* Aşağıdakileri tamamlayın:
1 – Yalçınkaya kararı haberinde AİHM Büyük Dairesi'nin ihlal edildiğine hükmettiği Sözleşme maddelerini, her birinin oy durumuyla birlikte sıralayın.
2 – Yalçınkaya kararı haberine göre aşağıdaki soruları lütfen yanıtlayın.
(a) Gerekçeli karar kaç sayfadan oluşuyor?
(b) Strazburg'da incelenmeyi bekleyen dosya sayısı kaç?
(c) Yüksel Yalçınkaya'ya dosya ve Mahkeme masrafı olarak ne kadar ödenmesine karar verildi?
3 – Yalçınkaya kararı haberini bıraktığı noktadan devam ettirin.

Site icon İnternet Haberler Köşe Yazıları Yorumlar Siyaset Ekonomi Spor

AİHM terör yargılamalarını çöpe attı; rejimin ByLock masalı böyle çöktü

Türkiye, AİHM’e yapılan ihlal başvurularında lider


ENSAR NUR | STRAZBURG, TR724

Strazburg’da bulunan Avrupa İnsan Hakları Mahkemesi (AİHM) Büyük Dairesi, merakla beklenen Yalçınkaya kararını açıkladı. Mahkeme, ByLock’un terör örgütü üyeliğine delil olarak sayılamayacağını ifade ederek sistemik ByLock mahkumiyetlerine bir çözüm bulunmasını istedi.

185 sayfalık gerekçeli kararda AİHM Büyük Dairesi;
• 6’ya karşı 11 oyla Sözleşme’nin 7’nci maddesinin (kanunsuz ceza olmaz ilkesi),
• 1’e karşı 16 oyla, Sözleşme’nin 6 § 1 maddesinin (adil yargılanma hakkı),
• ve oybirliğiyle, Sözleşme’nin 11’inci maddesinin (toplantı ve dernek kurma özgürlüğü) ihlal edildiğine karar verdi.

Ayrıca kararda sistemik hukuki problemlere dikkat çekerek 46’nci madde uyarınca ByLock delili ile ilgili Türkiye’nin iç hukukta önlemler almasına karar verdi. Mahkeme, 8 bin 500 dosyanın Strazburg’da incelenmeyi beklediğini ve yüz bine yakin başvurunun daha gelebileceğini de değerlendirerek “sistemik” hukuki problemin düzeltilmesi gerektiğine hükmetti.

Mahkeme şu ifadeler yer verdi: “Davalı devletin, yerel mahkemelerin ByLock kullanımına yaklaşımına ilişkin sistemik sorunu ele almak için genel önlemler alması gerekmektedir.”

Mahkeme 10 karşı 7 oyla manevi tazminat talebini reddederken 15 bin Euro dosya ve Mahkeme masrafının Yüksel Yalçınkaya’ya ödenmesine karar verdi.

BYLOCK TERÖR ÖRGÜTÜ ÜYELİĞİNE KANIT OLAMAZ!

Mahkeme, 7’nci madde kapsamında bulduğu ihlali açıklarken önemli ifadelere yer verdi. Mahkeme’ye göre, suçun maddi ve manevi unsurları tespit edilmeden sadece ByLock indirilmiş ya da kullanılmış olmasının silahlı terör örgütüne üyelik için delil sayılması hak ihlali.

Mahkeme, “yerel mahkemeler tarafından (terörle mücadele) kanunun geniş ve öngörülemez bir şekilde yorumlanması, ByLock kullanıcılarına objektif sorumluluk yüklenmesi sonucunu doğurmuş, iç hukukta açıkça belirtilen gerekliliklerden uzaklaşmış ve 7’nci Maddenin keyfi kovuşturma, mahkumiyet ve cezalandırmaya karşı etkili güvenceler sağlama amaç ve hedefine aykırı olmuştur” ifadelerine yer verdi.

* Gösterilen bilgiler:

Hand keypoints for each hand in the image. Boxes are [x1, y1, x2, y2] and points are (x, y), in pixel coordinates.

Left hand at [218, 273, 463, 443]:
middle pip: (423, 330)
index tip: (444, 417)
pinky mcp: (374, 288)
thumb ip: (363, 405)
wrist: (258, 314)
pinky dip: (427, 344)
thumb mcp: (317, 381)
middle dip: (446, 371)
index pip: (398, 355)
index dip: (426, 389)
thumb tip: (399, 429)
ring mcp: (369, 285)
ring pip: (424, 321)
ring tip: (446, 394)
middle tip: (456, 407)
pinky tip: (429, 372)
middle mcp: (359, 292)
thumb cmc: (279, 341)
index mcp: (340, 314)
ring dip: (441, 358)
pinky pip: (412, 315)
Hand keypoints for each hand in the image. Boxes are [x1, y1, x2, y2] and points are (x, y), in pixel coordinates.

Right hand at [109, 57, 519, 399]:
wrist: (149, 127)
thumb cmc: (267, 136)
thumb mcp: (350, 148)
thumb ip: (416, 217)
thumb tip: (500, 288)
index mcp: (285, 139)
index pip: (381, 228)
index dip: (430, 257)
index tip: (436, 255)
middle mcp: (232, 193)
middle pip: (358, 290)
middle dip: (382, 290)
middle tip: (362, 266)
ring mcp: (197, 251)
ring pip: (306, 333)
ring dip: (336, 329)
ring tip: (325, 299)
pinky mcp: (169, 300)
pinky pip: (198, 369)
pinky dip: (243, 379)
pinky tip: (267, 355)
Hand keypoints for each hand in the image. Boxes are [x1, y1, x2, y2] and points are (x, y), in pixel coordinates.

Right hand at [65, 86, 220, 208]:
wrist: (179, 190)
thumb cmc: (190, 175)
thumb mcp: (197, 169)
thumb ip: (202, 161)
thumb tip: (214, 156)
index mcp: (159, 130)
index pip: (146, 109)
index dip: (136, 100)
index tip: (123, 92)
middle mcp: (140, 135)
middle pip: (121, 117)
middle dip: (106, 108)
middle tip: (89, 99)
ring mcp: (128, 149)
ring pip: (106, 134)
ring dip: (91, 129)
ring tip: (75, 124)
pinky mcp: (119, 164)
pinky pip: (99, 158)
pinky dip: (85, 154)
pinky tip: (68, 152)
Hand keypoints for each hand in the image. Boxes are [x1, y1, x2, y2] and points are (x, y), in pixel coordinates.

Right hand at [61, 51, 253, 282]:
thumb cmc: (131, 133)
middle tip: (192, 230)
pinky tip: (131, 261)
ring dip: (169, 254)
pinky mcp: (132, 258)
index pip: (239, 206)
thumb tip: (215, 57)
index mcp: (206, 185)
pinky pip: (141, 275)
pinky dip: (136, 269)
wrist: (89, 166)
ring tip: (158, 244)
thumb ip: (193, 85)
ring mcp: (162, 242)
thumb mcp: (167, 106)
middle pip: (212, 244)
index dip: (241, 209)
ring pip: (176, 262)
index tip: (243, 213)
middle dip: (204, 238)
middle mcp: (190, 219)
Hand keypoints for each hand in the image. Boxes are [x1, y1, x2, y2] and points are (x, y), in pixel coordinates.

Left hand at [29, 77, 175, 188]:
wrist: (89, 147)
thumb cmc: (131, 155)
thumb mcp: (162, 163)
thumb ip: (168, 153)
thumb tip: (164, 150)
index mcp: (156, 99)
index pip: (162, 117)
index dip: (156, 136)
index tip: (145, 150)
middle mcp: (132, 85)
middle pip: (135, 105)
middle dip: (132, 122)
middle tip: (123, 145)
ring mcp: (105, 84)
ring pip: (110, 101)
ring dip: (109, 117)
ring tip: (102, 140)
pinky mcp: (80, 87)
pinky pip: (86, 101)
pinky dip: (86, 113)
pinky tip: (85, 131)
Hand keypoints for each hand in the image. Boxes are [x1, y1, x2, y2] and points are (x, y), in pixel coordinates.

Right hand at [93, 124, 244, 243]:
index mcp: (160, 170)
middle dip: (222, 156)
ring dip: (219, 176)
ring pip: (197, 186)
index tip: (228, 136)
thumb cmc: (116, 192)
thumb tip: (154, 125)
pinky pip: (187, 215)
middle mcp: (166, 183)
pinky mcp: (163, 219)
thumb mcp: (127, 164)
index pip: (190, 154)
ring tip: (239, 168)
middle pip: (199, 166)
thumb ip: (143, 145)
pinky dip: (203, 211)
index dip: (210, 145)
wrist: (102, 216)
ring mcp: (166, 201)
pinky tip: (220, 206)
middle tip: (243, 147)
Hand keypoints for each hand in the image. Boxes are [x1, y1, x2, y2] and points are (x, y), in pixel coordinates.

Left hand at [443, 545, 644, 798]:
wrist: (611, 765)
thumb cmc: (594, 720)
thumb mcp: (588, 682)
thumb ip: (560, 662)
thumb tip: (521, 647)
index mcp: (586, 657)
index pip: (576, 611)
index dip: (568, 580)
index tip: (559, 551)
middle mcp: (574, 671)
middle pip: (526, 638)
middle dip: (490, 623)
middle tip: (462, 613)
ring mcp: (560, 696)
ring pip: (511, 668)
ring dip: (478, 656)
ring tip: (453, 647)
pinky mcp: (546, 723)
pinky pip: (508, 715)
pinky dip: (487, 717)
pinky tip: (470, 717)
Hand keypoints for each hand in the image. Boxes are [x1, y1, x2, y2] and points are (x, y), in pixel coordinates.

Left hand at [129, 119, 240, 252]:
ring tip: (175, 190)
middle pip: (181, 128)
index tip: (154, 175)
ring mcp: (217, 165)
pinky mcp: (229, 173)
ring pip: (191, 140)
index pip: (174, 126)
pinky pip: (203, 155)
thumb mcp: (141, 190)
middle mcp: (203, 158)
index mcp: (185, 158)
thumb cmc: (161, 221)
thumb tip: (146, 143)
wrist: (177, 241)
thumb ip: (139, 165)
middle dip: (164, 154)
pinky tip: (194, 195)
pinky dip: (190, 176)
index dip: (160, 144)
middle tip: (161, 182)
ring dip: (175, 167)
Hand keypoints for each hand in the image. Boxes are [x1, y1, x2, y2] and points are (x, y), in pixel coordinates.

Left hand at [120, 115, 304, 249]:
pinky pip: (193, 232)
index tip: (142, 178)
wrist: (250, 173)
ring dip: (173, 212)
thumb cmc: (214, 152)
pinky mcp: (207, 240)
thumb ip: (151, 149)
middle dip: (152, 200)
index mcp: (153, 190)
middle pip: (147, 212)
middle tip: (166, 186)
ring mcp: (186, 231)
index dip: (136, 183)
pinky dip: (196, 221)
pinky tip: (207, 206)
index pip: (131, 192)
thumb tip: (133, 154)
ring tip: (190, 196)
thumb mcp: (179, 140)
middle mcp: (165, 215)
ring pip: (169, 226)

* Görev yanıtları:
1 –
- 7'nci madde (kanunsuz ceza olmaz ilkesi): 6'ya karşı 11 oyla
- 6 § 1 maddesi (adil yargılanma hakkı): 1'e karşı 16 oyla
- 11'inci madde (toplantı ve dernek kurma özgürlüğü): oybirliğiyle

2 –
(a) 185 sayfa
(b) 8 bin 500
(c) 15 bin Euro

3 –
BYLOCK DATALARININ VERİLMEMESİ ADİL YARGILANMA HAKKININ İHLALİ

Strazburg Mahkemesi, ByLock sunucusundan elde edilen ham verilerin erişme açılmaması nedeniyle savunmaya yönelik önyargının yeterli usuli güvencelerle dengelenmediği gerekçesiyle Sözleşme’nin 6’ncı maddesinin 1’inci paragrafının da ihlal edildiğine kanaat getirdi.

Mahkeme kararında elektronik delilleri elde etmenin zorluğuna dair noktalara değinse de bunun 6/1 maddesi kapsamındaki güvencelerin farklı uygulanmasını gerektirmediğinin altını çizdi. Mahkeme, usuli ve kurumsal güvenceler ile adil yargılamanın temel ilkeleri ışığında yargılamanın genel olarak adil olmadığını belirtti.

Mahkeme Yalçınkaya’nın ByLock’tan mahkum edildiğini ve bu sebeple ByLock materyaline erişiminin olması gerektiğini ifade ediyor. Çünkü, “ByLock materyalinin potansiyel olarak başvuranın kendisini temize çıkarmasına veya bu materyalin kabul edilebilirliğine, güvenilirliğine, eksiksizliğine veya delil değerine itiraz etmesine olanak tanıyabilecek unsurlar içerdiği göz ardı edilemez. ByLock sunucusundan elde edilen ham veriler başvurana verilmediğinden, başvuran bu kanıtın bütünlüğünü ve güvenilirliğini ilk elden test edememiş ve bu kanıta atfedilen anlam ve öneme itiraz edememiştir.”

Mahkeme aynı zamanda Türkiye’deki mahkemelerin ByLock uygulamasının hükûmetin iddia ettiği terör örgütü üyesi olmayan kişiler tarafından kullanılmadığının ve kullanılamayacağının nasıl tespit edildiğini yeterince açıklamadıklarına dikkat çekti.

AİHM, yerel mahkemelerin başvuranın taleplerine ve itirazlarına cevap vermemesinin, savunma argümanlarına karşı duyarsız kalmasının başvuranın gerçekten “dinlenmediği” konusunda meşru bir şüphe uyandırdığını söyledi. Mahkeme, “yerel mahkemelerin davanın merkezinde yer alan hayati konulardaki sessizliği, başvuranın, mahkemelerin bulguları ve ceza yargılamasının “sadece şekil olarak” yürütüldüğüne ilişkin haklı endişelerini de beraberinde getirmiştir” ifadelerini kullandı.

SENDİKA VE DERNEK ÜYELİĞİ TERÖR ÖRGÜTÜ ÜYELİĞİNE GEREKÇE YAPILAMAZ

Mahkeme ayrıca, oybirliğiyle, yerel mahkemelerin başvuranı keyfiliğe karşı asgari korumadan mahrum bırakması ve mahkumiyetini desteklemek için, “her ikisi de söz konusu tarihte yasal olarak faaliyet gösteren FETÖ/PDY ile bağlantılı olduğu düşünülen bir sendika ve derneğe üyeliğine dayanırken 314/2 maddesinin kapsamını öngörülemeyen bir şekilde aşırı genişletmesi” nedeniyle 11’inci maddenin ihlal edildiğine karar verdi.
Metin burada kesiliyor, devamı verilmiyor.